Given all the great news about second-generation Epyc or more generally the Zen 2 architecture, as maybe this is more about Theadripper 3 . . . and assuming that Apple could have been one of those companies, like Google and HP, that AMD would have been willing to show its internal roadmaps . . . why would this not have been an ideal time to use AMD's platform for a modern workstation?

They would have immediately gotten so much. So much. The only apparent negatives would be AVX512, and some single-thread performance given how Apple is apparently cooling and clocking these particular Intel cpus.

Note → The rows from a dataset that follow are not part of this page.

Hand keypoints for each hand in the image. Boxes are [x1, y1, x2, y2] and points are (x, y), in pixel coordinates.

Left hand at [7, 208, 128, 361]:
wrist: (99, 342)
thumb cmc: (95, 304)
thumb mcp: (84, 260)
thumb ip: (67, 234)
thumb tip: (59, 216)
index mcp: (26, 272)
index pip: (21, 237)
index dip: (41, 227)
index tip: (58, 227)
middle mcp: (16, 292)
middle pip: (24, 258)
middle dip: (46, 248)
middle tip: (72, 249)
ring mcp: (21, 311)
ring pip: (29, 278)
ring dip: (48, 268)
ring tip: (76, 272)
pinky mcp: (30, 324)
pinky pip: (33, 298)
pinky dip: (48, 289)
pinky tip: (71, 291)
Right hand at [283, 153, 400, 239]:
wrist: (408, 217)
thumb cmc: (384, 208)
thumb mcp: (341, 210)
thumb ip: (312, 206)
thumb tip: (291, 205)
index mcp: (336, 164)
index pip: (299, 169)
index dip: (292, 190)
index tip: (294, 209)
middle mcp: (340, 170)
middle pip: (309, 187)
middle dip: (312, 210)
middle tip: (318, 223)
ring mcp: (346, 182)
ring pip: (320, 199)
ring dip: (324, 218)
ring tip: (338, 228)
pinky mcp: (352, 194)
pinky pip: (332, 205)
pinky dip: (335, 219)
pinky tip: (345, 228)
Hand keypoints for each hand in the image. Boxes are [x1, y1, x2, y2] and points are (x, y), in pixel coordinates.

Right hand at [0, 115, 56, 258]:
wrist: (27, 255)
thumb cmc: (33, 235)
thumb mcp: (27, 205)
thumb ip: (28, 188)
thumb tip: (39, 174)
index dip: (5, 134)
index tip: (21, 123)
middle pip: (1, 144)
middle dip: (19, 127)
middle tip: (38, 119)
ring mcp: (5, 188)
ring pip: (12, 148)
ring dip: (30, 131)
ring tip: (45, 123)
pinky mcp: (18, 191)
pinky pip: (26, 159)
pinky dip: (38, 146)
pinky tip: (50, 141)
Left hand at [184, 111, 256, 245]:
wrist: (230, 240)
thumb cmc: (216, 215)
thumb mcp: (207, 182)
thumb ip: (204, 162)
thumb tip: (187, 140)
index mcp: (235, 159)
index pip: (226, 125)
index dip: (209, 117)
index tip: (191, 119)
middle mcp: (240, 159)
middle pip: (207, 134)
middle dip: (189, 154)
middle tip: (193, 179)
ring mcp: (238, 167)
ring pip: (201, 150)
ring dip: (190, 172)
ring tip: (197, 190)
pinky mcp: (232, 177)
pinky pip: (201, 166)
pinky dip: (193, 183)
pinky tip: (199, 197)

I cannot imagine Apple would introduce a new Mac Pro and think they can move this over to ARM any time soon . . . and Apple does not have an x86 license . . . so they are locked into an Intel platform that is guaranteed to substantially change already some time next year. Even then, you will not get the core counts and aggregate performance AMD already has now. It is not clear if Intel has decided to embrace PCIe 4.0 next year. And who knows what they will do with pricing.

It hope it cannot be as silly as not wanting to propagate the hackintosh community by avoiding support for modern AMD cpus . . . Is it Thunderbolt 3 licensing somehow?

I believe it’s to do with pro or high end production software being tested and / or certified for Xeon processors. Like AMDs Fire pro GPUs. But they aren’t tested for AMD processors I think.